Therfore, $P$ doesn't logically follow from $P \to Q, Q$: It isn't a necessity for $P$ to hold given the premises; there would be no contradiction if $P$ didn't hold.
This is why making a logical inference from $P \to Q, Q$ to $P$, i.e. a statement of the form "If $P \to Q, Q$ holds, then $P$ must hold as well" is invalid.

Answer 8

This will, in all likelihood, be drowned out by the other answers. But, a mathematical version of this, is as follows:

$$p>3,p\in \mathbb P\implies p\in\{x:\text{Mod}(x,6)\in\{1,5\}\},25\in\{x:\text{Mod}(x,6)\in\{1,5\}\}\over\therefore 25\in\mathbb P$$

Answer 9

I strongly disagree with demeaning this rule of inference. It is a very common problem solving technique to use the inference:

$$\begin{array} {rl} & P \to Q \\ & Q \\ & Q \text{ is really rare} \\ \hline \therefore & P \text{ is almost true} \end{array}$$

For example, your task might be to prove $P$ as "the maximum of $f$ occurs at $x$ (for the sake of discussion ignoring endpoints)". And you know that at the maximum of the function, $f' = 0$, which is the $Q$. So $P \to Q$. But you also know that $f' = 0$ is an infrequent occurrence on an arbitrary graph. So now you have the 3 ingredients you need to almost establish $P$, all that is left is finding that little bit of missing information, $f'' = 0$ and all other (finite number of usually) maximal points are lesser.

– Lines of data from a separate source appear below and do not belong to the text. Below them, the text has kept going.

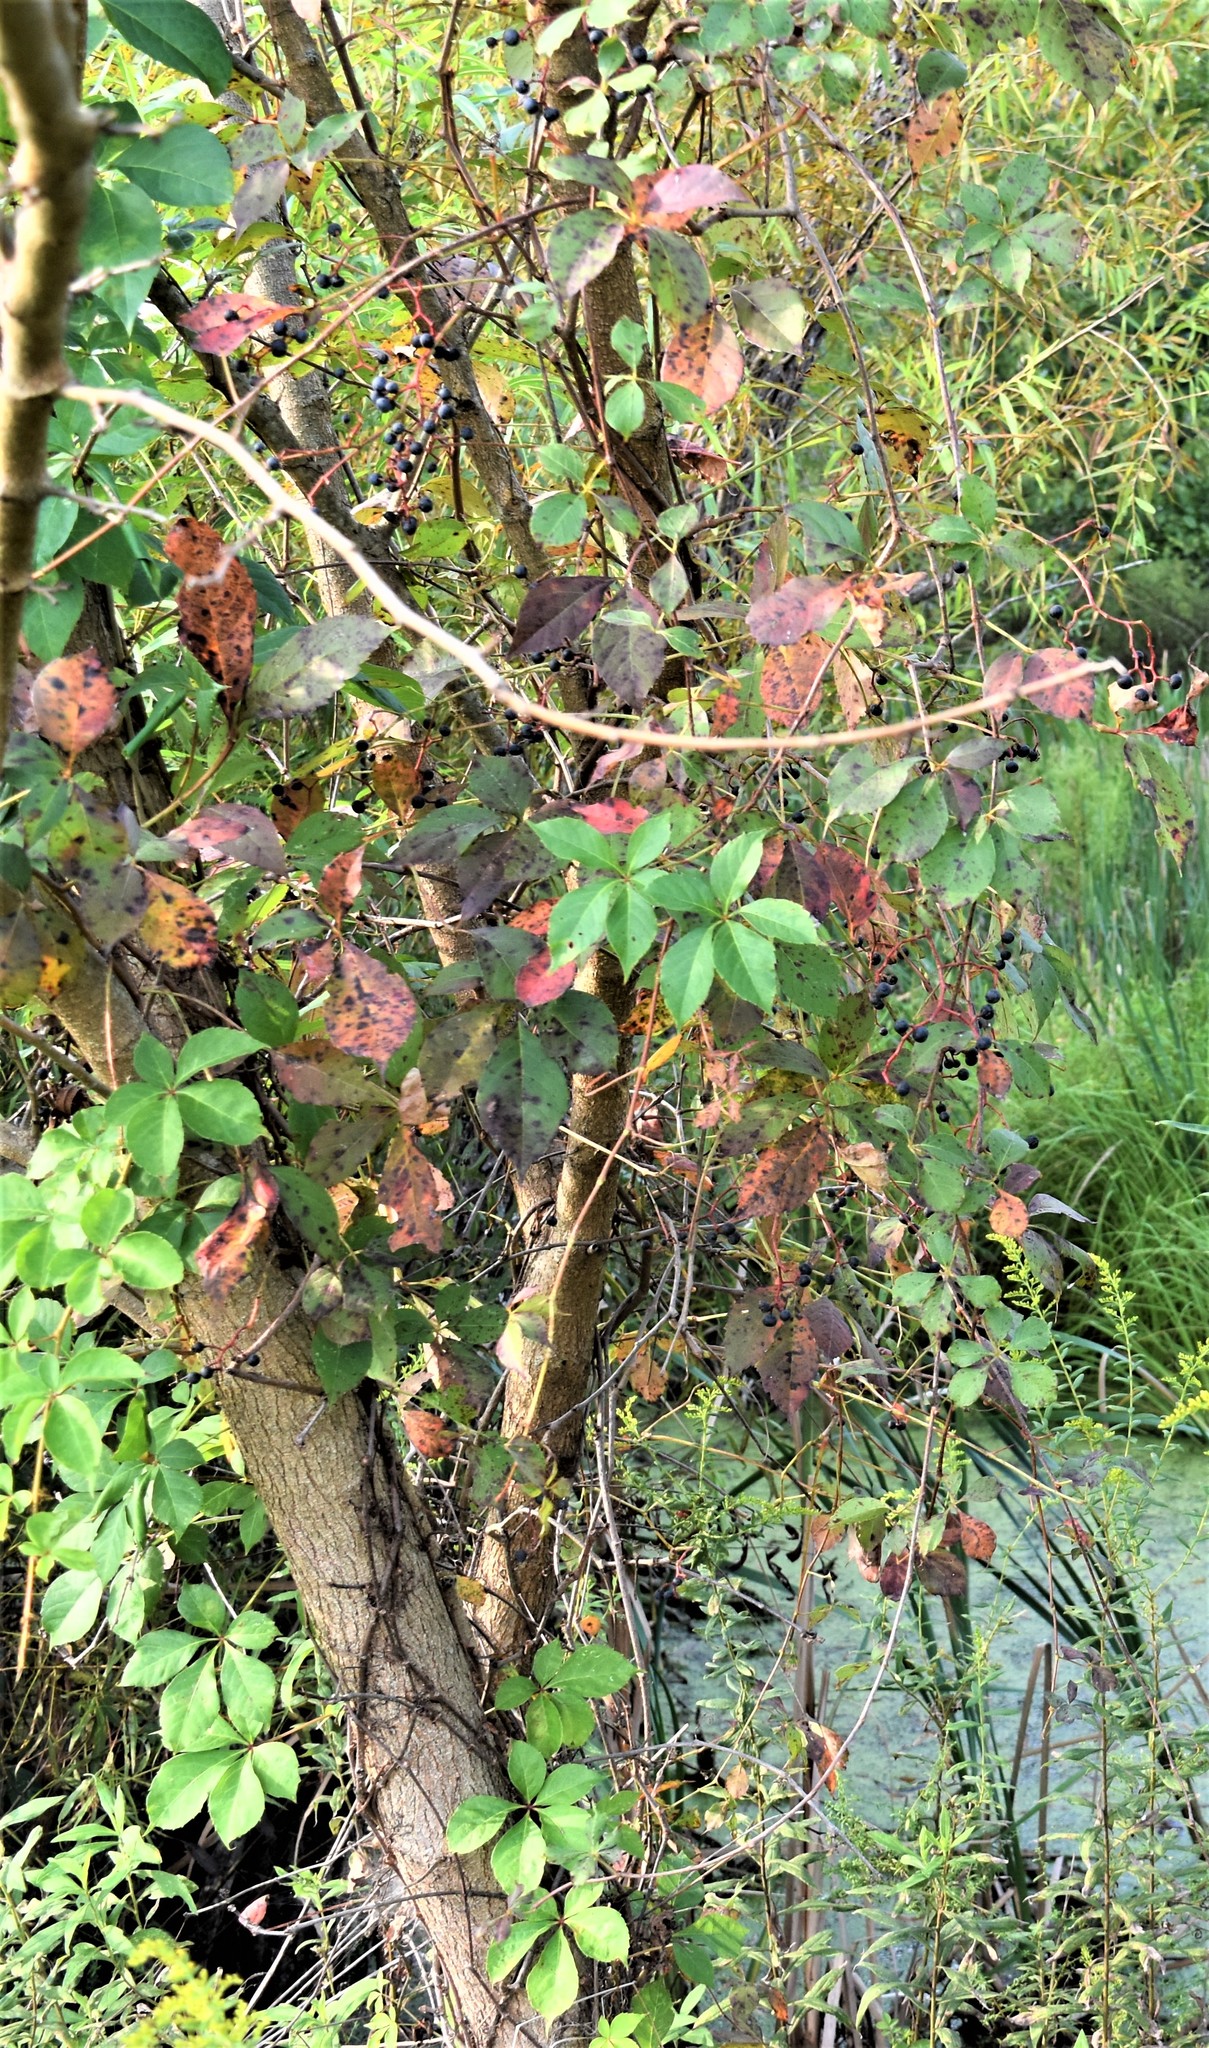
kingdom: Plantae
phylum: Tracheophyta
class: Magnoliopsida
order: Vitales
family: Vitaceae
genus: Parthenocissus
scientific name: Parthenocissus quinquefolia
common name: Virginia-creeper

If this inference were useless we wouldn't even have a definition for the concept of stationary points. I've also used this technique used in algorithm design, "what do we know about the best possible result" and use that to find the algorithm, then use further investigation to prove what is found is optimal.

So rather than "modus moron", I would suggest calling it "modus hopeful".